## Exercise tasks
- a) Set down word for word the part of the post on setting limits that opens with the words containing "Ok, I’ve cancelled" and closes with "including this post.".
- b) Turn the paragraph of the post on setting limits that begins "Writing blog posts wasn’t quite the plan" into a short list that keeps its main facts.

Setting Limits

Setting Limits

Ok, I’ve cancelled cable TV, gotten my GTD system off to a start, started exercising and eating right, and have even cleared out my in-box. Nothing standing between me and ULTRA SUPER PRODUCTIVITY!

Um.

Most of yesterday was spent surfing the net and writing six (yes, six) blog posts that have been queued up for the next four days. That’s not even including this post.

Writing blog posts wasn’t quite the plan I had in mind, and this confirms something I’ve suspected for a while: clearing away distractions doesn’t really help procrastination. There’s plenty of things I should be doing businesswise, like creating a business-related section of this website to help people understand how they can work with me. I could have also spent time drawing spaceships like I said I would a few weeks ago. I could be creating new versions of the Printable CEO; there are two new forms on the design board. Instead, I surfed all my RSS subs, researched cell phones, and then went to Target to stare at them. Didn’t get a whole lot done.

I think the problem is a lack of limits. This is what I was moving toward, I think, when I realized that I needed to take active steps to rein in my Inner Child. I forgot to think about that today, and so I must renew my resolve. I also need to have a clearer sense of where my motivation is broken.

## Data listing
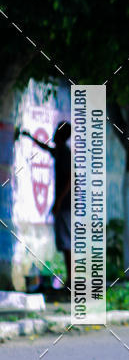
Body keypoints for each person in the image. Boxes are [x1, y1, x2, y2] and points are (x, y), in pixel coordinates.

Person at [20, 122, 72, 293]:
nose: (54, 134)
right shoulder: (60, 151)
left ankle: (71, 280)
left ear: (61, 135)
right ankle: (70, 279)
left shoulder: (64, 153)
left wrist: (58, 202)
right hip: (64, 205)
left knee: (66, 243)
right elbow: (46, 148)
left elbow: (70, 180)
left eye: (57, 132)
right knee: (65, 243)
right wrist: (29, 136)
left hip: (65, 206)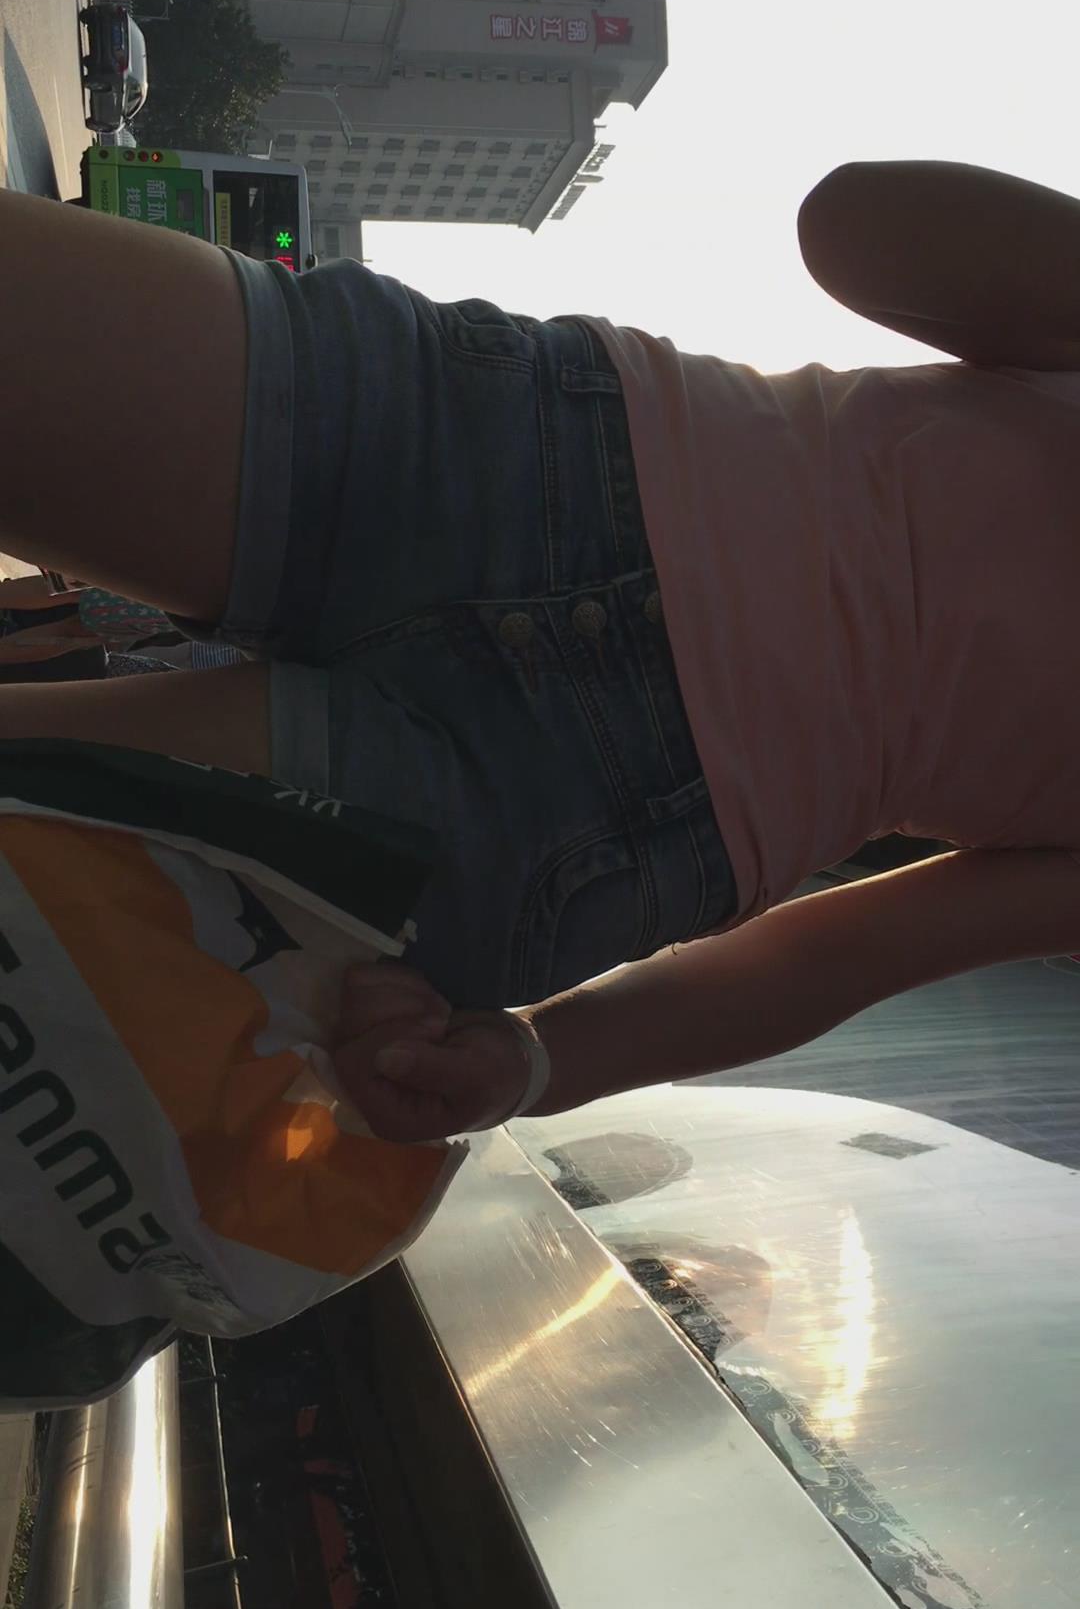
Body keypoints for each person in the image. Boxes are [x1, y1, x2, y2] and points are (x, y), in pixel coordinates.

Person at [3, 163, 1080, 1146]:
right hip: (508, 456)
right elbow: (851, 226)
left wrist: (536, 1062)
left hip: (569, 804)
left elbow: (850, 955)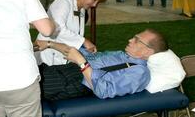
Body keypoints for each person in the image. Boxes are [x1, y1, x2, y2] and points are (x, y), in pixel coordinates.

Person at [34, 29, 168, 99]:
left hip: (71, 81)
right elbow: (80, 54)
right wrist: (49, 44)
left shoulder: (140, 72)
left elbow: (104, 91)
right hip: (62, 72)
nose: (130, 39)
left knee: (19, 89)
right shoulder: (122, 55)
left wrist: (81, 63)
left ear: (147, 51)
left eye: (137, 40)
...
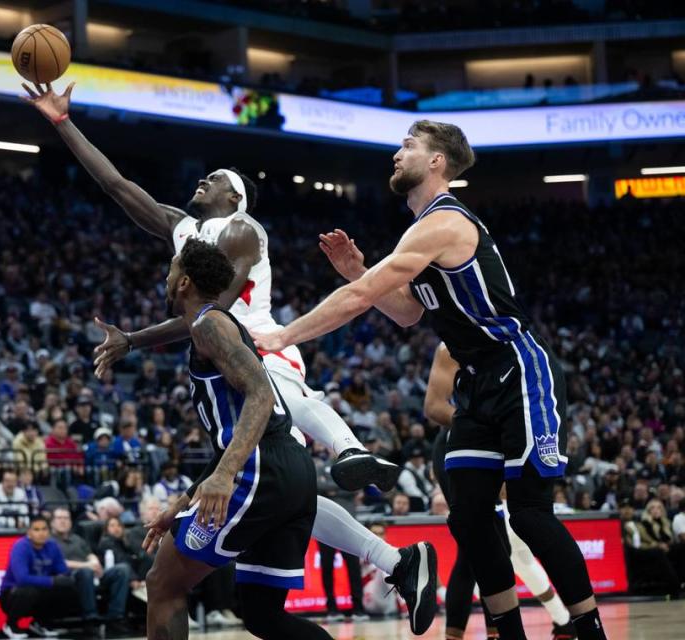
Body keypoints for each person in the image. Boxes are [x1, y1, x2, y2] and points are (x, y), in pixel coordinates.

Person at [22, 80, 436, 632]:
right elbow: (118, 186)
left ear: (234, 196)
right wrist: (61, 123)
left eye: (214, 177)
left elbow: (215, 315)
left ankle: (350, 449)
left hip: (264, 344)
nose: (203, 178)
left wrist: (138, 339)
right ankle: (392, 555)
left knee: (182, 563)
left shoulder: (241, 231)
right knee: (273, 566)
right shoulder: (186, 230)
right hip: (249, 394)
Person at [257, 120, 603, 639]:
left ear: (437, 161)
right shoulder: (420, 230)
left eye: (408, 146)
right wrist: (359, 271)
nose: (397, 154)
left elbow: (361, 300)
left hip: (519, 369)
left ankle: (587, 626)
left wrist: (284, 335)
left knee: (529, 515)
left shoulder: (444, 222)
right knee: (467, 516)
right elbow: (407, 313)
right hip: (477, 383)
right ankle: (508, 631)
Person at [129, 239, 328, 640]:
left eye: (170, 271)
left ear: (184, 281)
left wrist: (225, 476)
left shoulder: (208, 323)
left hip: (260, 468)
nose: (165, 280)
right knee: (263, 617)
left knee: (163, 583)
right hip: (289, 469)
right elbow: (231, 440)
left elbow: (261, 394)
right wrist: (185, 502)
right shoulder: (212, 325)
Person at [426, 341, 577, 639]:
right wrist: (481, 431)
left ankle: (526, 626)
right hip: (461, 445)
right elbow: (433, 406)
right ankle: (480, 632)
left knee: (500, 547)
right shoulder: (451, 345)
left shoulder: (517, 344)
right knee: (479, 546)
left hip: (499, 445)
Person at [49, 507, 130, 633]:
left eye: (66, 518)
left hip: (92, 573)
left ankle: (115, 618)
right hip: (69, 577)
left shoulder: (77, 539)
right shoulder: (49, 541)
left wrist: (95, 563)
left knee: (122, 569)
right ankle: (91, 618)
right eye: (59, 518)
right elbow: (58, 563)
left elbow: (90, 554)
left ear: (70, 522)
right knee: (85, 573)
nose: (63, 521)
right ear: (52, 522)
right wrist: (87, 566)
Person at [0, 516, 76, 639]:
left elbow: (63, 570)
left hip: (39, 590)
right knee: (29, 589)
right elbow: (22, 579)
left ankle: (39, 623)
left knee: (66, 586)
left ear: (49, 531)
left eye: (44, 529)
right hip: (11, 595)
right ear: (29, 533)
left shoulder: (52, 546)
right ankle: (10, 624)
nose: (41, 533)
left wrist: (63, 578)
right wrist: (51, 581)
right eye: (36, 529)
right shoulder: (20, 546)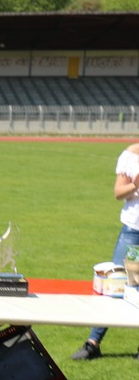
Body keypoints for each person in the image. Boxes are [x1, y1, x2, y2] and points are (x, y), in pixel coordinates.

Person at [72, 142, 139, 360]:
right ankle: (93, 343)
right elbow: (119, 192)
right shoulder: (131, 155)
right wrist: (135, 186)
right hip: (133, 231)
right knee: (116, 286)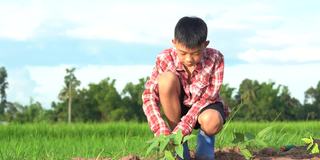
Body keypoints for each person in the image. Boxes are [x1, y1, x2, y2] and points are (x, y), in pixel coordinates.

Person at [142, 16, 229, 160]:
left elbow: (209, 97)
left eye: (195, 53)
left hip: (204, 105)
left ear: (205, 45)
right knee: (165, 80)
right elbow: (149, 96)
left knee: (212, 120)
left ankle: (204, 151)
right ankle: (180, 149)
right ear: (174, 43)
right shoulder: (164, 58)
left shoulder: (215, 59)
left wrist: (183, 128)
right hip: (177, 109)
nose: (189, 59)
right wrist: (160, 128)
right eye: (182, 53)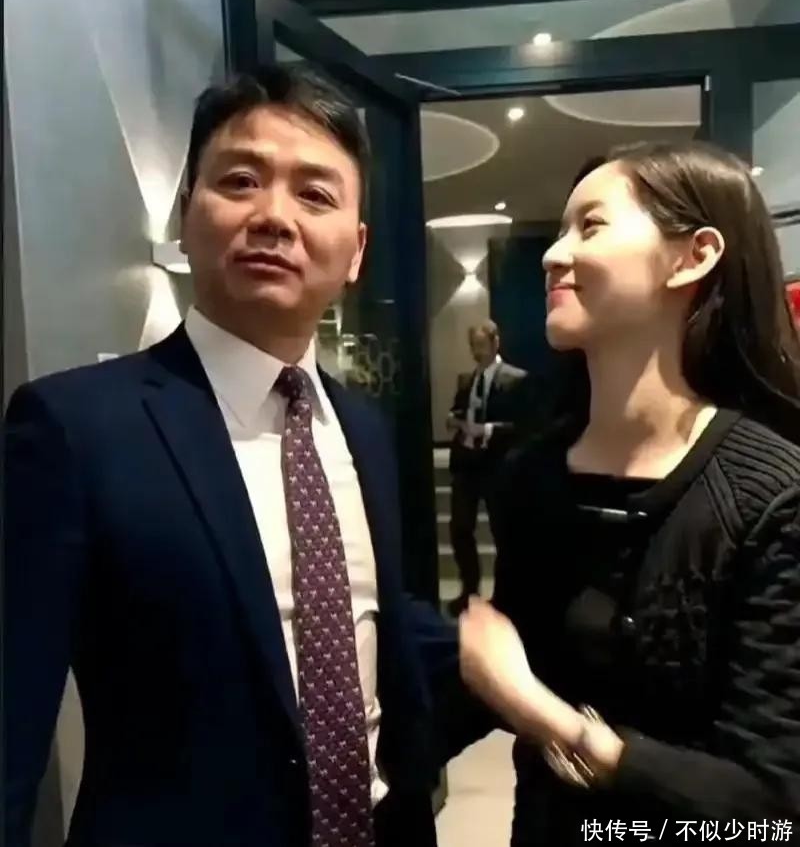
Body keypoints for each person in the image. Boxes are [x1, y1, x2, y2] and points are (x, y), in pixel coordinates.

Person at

## Solutions by task
- a)
Ok, I’ve cancelled cable TV, gotten my GTD system off to a start, started exercising and eating right, and have even cleared out my in-box. Nothing standing between me and ULTRA SUPER PRODUCTIVITY!

Um.

Most of yesterday was spent surfing the net and writing six (yes, six) blog posts that have been queued up for the next four days. That’s not even including this post.

- b)
- Writing blog posts wasn't the plan. It confirms a long-held suspicion that clearing away distractions doesn't really help procrastination.
- Business tasks left undone include a business-related section of the website that would help people understand how to work with the writer.
- Drawing spaceships, which was promised a few weeks ago, also went undone.
- New versions of the Printable CEO could have been created. Two new forms are on the design board.
- Instead, the day went to surfing all the RSS subscriptions, researching cell phones, and going to Target to stare at them.
- Not much got done.